Darkness was inking its way across the horizon, and Jim pulled the remaining herd into the Circle J. These were the strays that drifted their way up the side of the mountain looking for greener patches of grass. Jim understood the desire to break away from the herd and manage on his own. He could empathize with the fight most of these animals displayed when he rounded them up. And he almost mourned their loss of freedom as he returned them to the main herd.

Jim spent most of his life alone. Even as a youngster, he knew little of his father who had joined the confederate army, shortly afterward his mother had come down with an unknown illness that kept her in bed, Jim didn’t like the little bottle of opium she kept on her bed table. He always blamed that bottle for his mother’s illness.

Jim had to work wherever he could to keep up the house and take care of his mother.

In about a two week span it all changed as his mother received world that his father had fallen in battle and she took a gun to her head. Jim was even more alone now than he had ever been. It was little surprise that his life turned to punching cows.

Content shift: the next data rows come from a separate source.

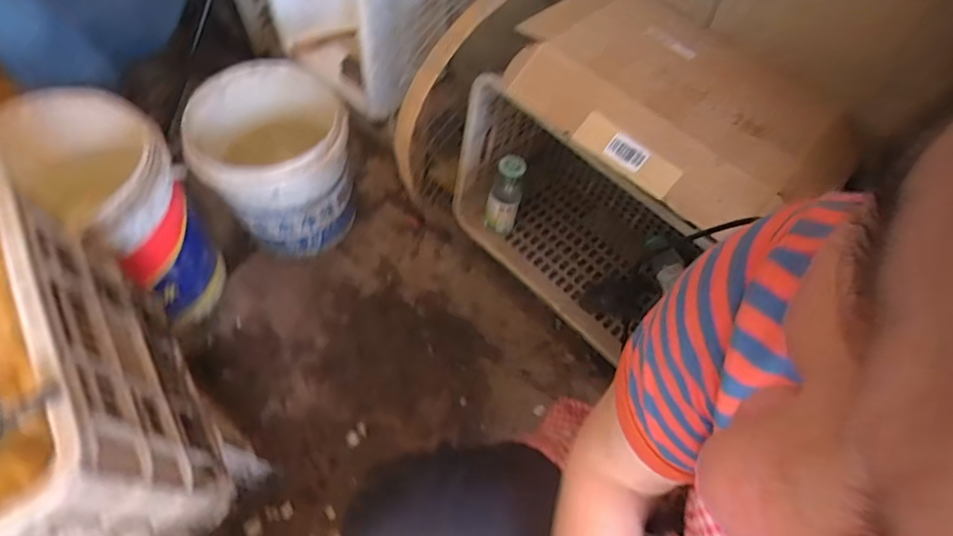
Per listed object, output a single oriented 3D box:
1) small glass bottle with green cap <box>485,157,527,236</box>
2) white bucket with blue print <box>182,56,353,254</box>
[{"bbox_3d":[0.053,-0.134,1.008,0.064,0.158,0.074,8,62,2],"label":"small glass bottle with green cap"},{"bbox_3d":[-0.381,-0.198,1.041,0.266,0.283,0.245,1,62,-2],"label":"white bucket with blue print"}]

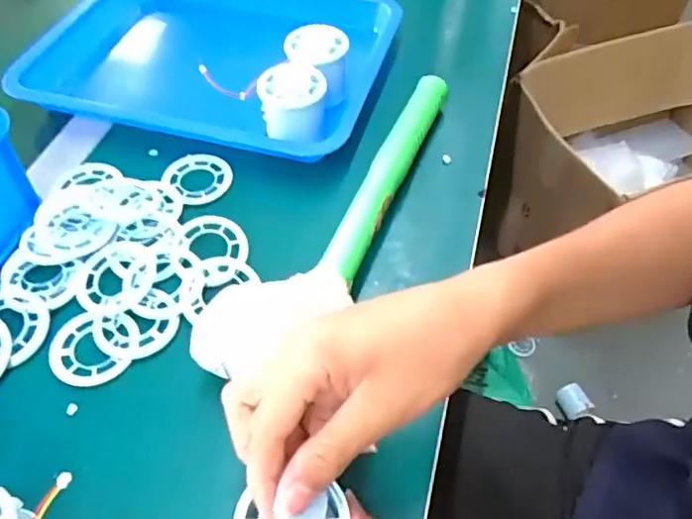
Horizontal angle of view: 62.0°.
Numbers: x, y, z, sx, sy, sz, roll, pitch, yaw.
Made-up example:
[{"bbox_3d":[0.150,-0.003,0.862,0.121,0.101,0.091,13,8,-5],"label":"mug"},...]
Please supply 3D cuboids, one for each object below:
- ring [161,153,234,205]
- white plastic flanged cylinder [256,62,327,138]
[{"bbox_3d":[-0.126,-0.070,0.489,0.056,0.010,0.053,2,55,-3],"label":"ring"},{"bbox_3d":[-0.046,-0.133,0.500,0.055,0.055,0.062,-3,53,-1],"label":"white plastic flanged cylinder"}]

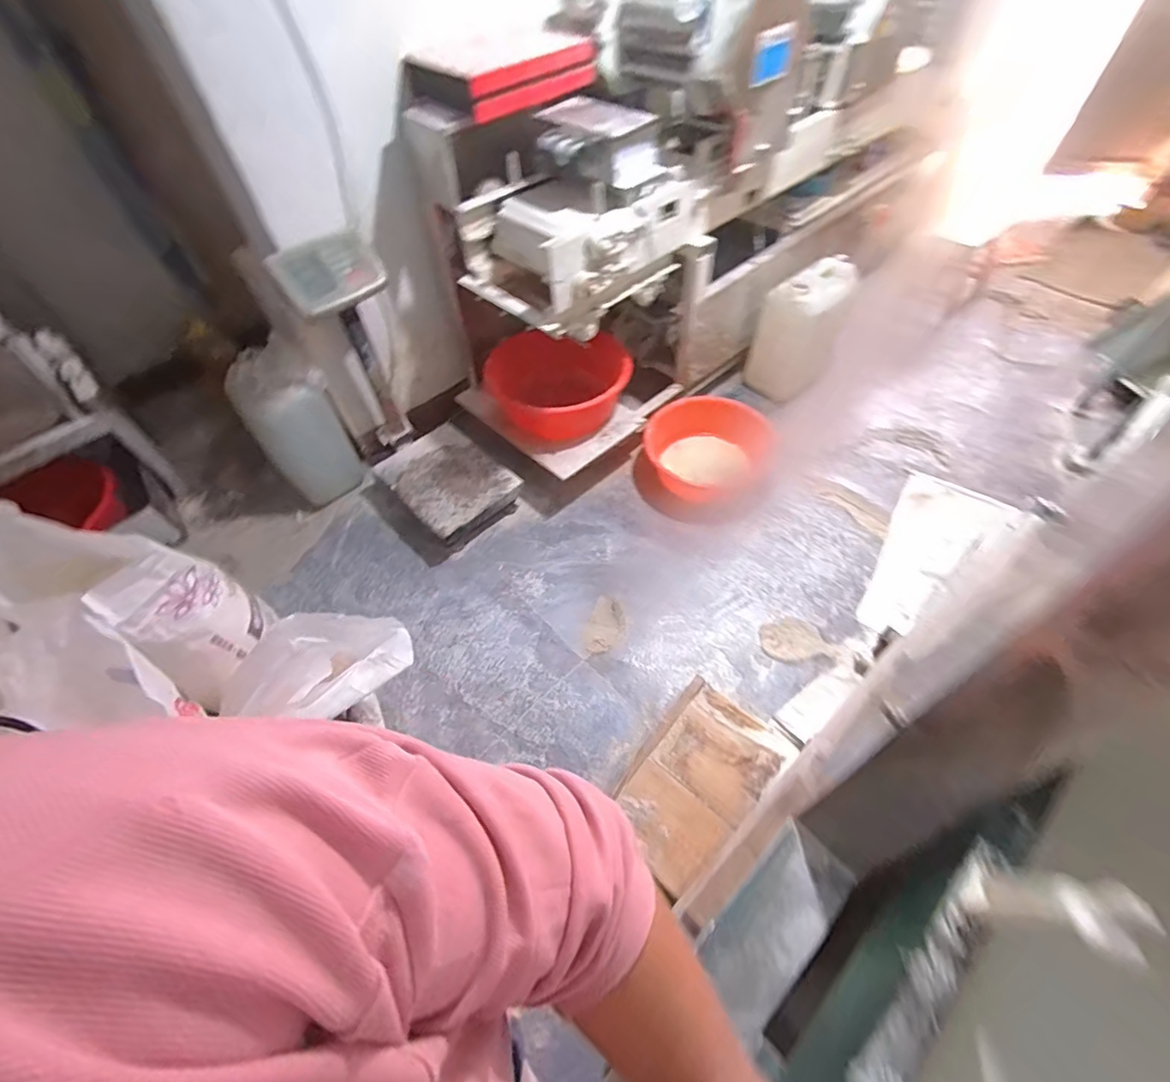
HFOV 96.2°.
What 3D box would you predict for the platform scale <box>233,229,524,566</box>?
[{"bbox_3d":[-0.559,-0.440,1.613,0.383,0.793,0.675,-31,58,-21],"label":"platform scale"}]

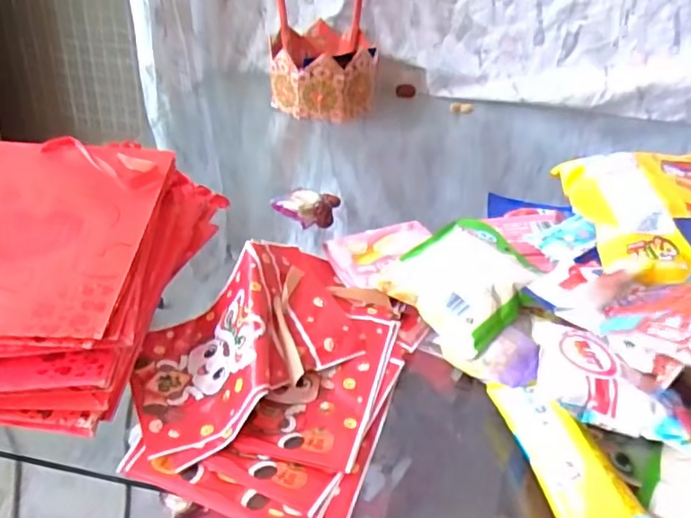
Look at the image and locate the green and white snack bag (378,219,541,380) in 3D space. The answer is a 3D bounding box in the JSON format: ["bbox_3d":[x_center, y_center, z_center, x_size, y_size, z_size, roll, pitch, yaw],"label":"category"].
[{"bbox_3d":[0.120,0.020,0.573,0.153,0.030,0.121,-30,48,-35],"label":"green and white snack bag"}]

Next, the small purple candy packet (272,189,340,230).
[{"bbox_3d":[-0.047,-0.065,0.702,0.071,0.024,0.061,8,38,7],"label":"small purple candy packet"}]

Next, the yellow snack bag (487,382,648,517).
[{"bbox_3d":[0.155,0.139,0.416,0.054,0.032,0.148,-7,39,-13],"label":"yellow snack bag"}]

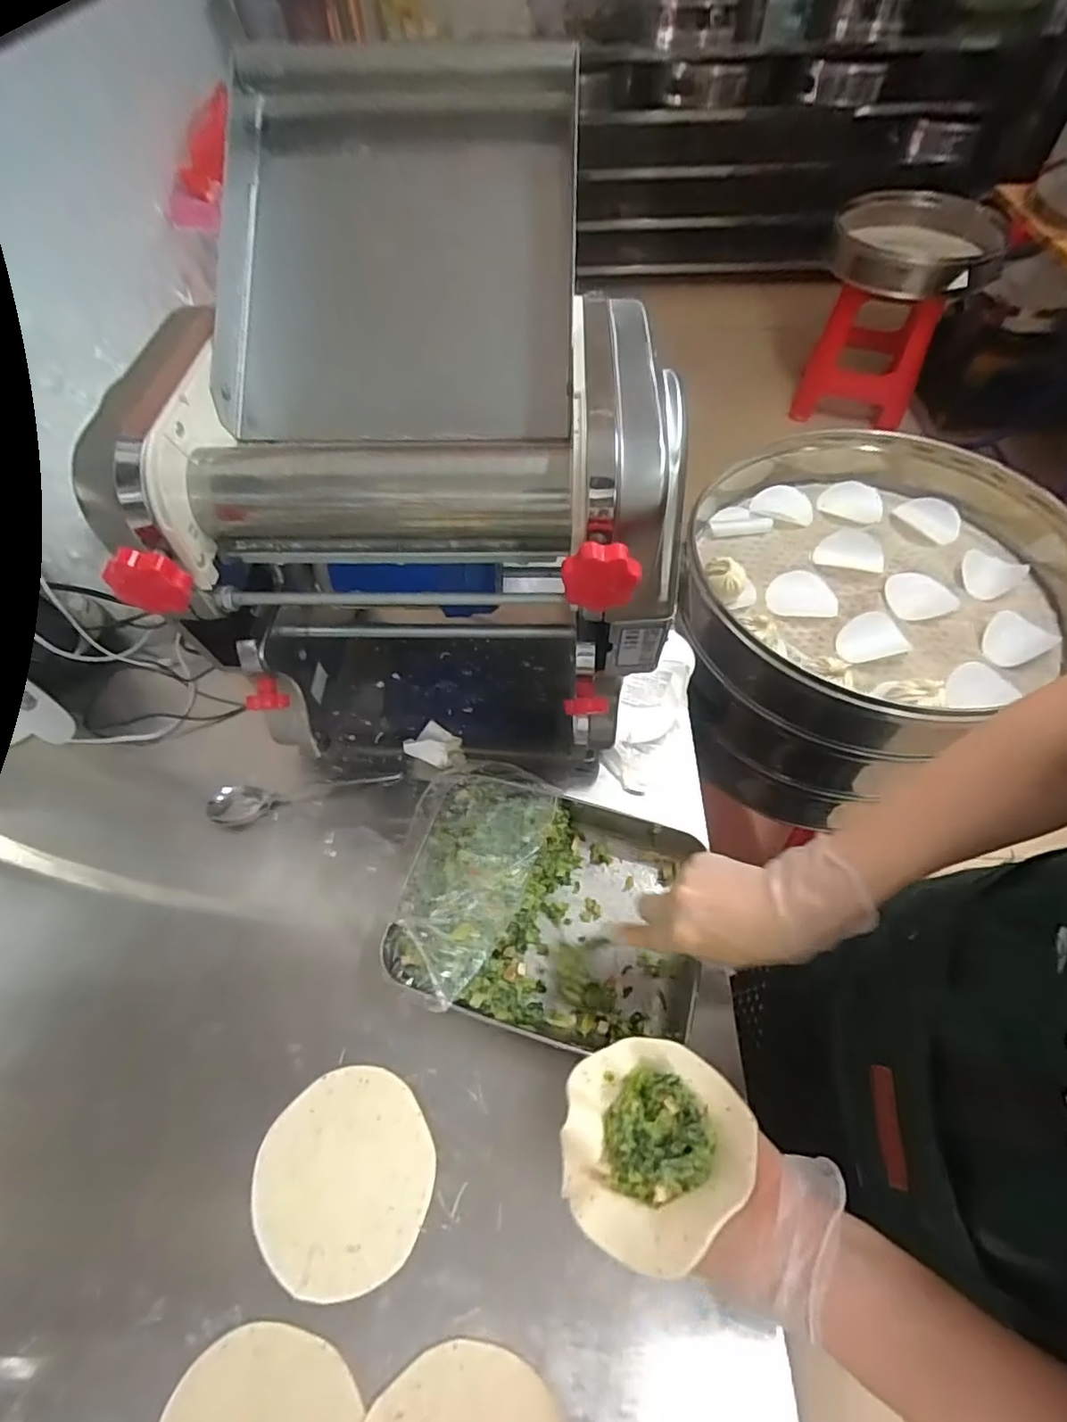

Jim had roamed from ranch to ranch and cattle drive to cattle drive throughout most of his twenties. He had never had any desire for anything more. Little did he know that would change before the week was out.

The glassy surface of the water trough would be beautiful if he thought it was clean. After watering the black and white paint, who had been his companion for the last three years, he brushed and fed the horse and made his way into the bunk house to clean him up. Then he needed some chow.

The food at the Circle J was typical ranch food if not a little better than most ranches he had been with. But it was Sarah that Jim liked more than the food she prepared.

Sarah was the daughter of the owner of the Bar S cattle man Jethro Carrigan. Carrigan was a gamble and ranch owner, he was a big deal in the nearby town of Milton Creek. Sarah was tall and lanky but not in a week way. Jim had watched her handle herself with a horse he reckoned she could hold her own against most of the cowboys the drifted in and out like Jim. She was pretty with dark brown hair that sat at her shoulders when she let it down, which she didn’t do very often she liked to be more active than many of the females Jim had come across in his travels.

With a plate full of beans and a large slice of bread with butter and Jam Jim positioned himself so that he could just see Sarah serving and cleaning up from the corner of his eye. He didn’t want to be thought of as the one of those creepy cowboys who stared to long at a girl after being away from civilization, but Jim couldn’t help but keep her in his peripheral view as long as he could.

Just then a scuffle could be heard from outside.

“They are here to arrest the Boss.” One of the other ranch hands yelled from outside.